Dispositions générales : modalités de mise en œuvre, de suivi de l'accord et de sécurisation
4.1. Mise en œuvre et notification de l’avenant
La validité du présent avenant est subordonnée au respect des conditions posées par l’article L.2232-34 du Code du travail : seuil d’au moins 50% des suffrages valablement exprimés en faveur des Organisations Syndicales Représentatives (OSR) au premier tour des élections professionnelles du CSE de l’établissement MFPM de Paris Boulogne Billancourt. La partie la plus diligente (employeur ou organisation syndicale signataire) devra notifier le texte de l'avenant signé, par pli recommandé, au plus tard dans les 5 jours qui suivent la date de la signature au Délégué Syndical de chaque OSR de l’établissement parties à l’Avenant.
4.2. Entrée en vigueur et Durée de l’avenant
Le présent avenant entrera en vigueur au lendemain de l’accomplissement des formalités de dépôt prévues à l’article 4.6. Dans tous les cas, la date ne peut être antérieure à l’accomplissement des formalités, l’accord ne pouvant avoir d’effet rétroactif. L’avenant est conclu pour une durée indéterminée.
4.3 Révision
L’avenant pourra à tout moment être révisé ou dénoncé par l’une ou l’autre des parties en respectant la procédure prévue respectivement par les articles L.2222-5, L.2222-6 et L.2261-7-1 à L.2261-13 du Code du travail. En application des dispositions légales actuellement en vigueur, sont habilitées à engager la procédure de révision du présent avenant :
Jusqu'à la fin du cycle électoral au cours duquel le présent avenant a été conclu, une ou plusieurs organisations syndicales de salariés représentatives signataires ou adhérentes du présent accord ;
A l'issue de cette période, une ou plusieurs organisations syndicales de salariés représentatives.

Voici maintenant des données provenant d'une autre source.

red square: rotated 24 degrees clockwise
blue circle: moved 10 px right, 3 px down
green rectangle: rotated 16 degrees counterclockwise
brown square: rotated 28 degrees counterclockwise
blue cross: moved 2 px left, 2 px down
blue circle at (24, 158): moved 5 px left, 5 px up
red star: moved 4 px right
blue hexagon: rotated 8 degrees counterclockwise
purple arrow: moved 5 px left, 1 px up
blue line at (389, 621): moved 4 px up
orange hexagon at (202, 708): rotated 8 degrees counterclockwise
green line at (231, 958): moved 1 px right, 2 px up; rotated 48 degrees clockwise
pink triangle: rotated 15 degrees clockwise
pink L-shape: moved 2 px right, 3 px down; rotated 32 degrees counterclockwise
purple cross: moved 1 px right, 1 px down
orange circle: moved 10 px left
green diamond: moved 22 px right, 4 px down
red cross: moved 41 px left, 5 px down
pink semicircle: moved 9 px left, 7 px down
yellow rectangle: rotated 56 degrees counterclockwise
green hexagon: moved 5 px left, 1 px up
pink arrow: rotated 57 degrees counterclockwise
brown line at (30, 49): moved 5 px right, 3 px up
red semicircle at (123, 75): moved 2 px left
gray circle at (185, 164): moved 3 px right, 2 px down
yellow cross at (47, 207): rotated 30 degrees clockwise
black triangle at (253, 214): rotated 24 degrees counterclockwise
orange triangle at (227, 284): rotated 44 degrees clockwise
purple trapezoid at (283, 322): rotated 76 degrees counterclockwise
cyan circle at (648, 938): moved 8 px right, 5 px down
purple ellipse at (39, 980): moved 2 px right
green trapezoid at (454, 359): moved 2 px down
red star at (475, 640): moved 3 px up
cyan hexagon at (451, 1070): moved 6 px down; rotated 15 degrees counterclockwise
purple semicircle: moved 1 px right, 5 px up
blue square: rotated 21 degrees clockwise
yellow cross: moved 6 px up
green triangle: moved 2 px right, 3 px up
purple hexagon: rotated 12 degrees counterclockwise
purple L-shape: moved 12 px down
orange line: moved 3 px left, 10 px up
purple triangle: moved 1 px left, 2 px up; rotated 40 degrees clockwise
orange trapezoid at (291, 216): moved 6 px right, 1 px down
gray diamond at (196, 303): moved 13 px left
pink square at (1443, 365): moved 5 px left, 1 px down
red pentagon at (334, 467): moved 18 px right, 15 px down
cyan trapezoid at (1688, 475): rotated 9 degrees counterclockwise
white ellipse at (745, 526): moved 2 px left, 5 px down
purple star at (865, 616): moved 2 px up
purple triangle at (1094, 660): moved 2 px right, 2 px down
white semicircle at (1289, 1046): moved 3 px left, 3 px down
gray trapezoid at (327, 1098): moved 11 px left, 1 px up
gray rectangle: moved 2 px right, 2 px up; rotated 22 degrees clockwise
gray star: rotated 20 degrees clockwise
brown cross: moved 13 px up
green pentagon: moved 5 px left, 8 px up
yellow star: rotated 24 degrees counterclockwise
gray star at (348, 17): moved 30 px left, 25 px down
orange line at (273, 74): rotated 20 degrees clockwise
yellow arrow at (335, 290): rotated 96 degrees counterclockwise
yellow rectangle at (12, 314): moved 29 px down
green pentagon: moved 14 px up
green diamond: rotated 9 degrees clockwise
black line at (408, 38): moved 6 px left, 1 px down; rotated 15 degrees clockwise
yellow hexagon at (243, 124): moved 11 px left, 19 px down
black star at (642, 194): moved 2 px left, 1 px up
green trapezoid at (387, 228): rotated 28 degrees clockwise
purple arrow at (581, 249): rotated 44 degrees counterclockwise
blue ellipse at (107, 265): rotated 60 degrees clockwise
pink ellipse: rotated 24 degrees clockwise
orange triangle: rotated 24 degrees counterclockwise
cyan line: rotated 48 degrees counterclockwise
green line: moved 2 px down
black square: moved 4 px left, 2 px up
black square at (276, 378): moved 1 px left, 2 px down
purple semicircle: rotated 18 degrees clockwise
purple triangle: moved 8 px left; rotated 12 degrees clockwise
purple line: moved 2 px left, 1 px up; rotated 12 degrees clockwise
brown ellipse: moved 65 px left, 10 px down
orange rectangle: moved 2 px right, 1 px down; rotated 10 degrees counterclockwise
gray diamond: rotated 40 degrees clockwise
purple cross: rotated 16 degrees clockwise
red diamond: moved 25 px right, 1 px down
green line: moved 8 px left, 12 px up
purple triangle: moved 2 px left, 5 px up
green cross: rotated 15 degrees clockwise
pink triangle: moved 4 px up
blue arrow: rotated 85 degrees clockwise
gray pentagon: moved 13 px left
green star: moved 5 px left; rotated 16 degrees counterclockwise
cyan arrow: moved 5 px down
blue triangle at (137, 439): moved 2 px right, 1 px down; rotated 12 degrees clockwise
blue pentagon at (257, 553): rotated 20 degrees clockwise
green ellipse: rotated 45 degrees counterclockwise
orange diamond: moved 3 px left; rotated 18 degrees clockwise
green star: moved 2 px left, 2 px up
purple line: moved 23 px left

4.4. Clause d’interprétation
Les parties signataires conviennent de se rencontrer à la requête de la partie la plus diligente, dans les 30 jours suivant la demande pour étudier et tenter de régler tout différend d'ordre individuel ou collectif né de l'application du présent avenant. La demande de réunion consigne l'exposé précis du différend. La position retenue en fin de réunion fait l'objet d'un procès-verbal rédigé par l’Entreprise. Ce document est remis à chacune des Organisations Syndicales Représentatives. Si cela est nécessaire, une seconde réunion peut être organisée dans les jours suivant la première réunion. Jusqu'à l'expiration de ces délais, les parties signataires s'engagent à n’engager aucune forme d'action contentieuse liée au différend faisant l'objet de cette procédure.
4.5. Clause de sécurisation
Dans un souci de cohérence et d'harmonisation, les dispositions du présent avenant remplacent toutes les pratiques, usages, plans d’action et clauses des accords collectifs antérieurs ayant le même objet. Les dispositions prévues dans le présent avenant ne pourront se cumuler avec celles qui résulteraient de nouveaux textes légaux, d’accord interprofessionnels étendus ou d’accords de Branche.
4.6 Dépôt et publicité de l’accord
Après notification à chacune des parties, le présent avenant sera déposé par la Direction de l’établissement sur la plateforme Télé@accords, dans les conditions légales et réglementaires applicables, ainsi qu’au Conseil des Prud’hommes de Boulogne-Billancourt Son existence figurera aux emplacements réservés à la communication avec le personnel.
À Boulogne-Billancourt le 16/12/2024 en quatre exemplaires originaux.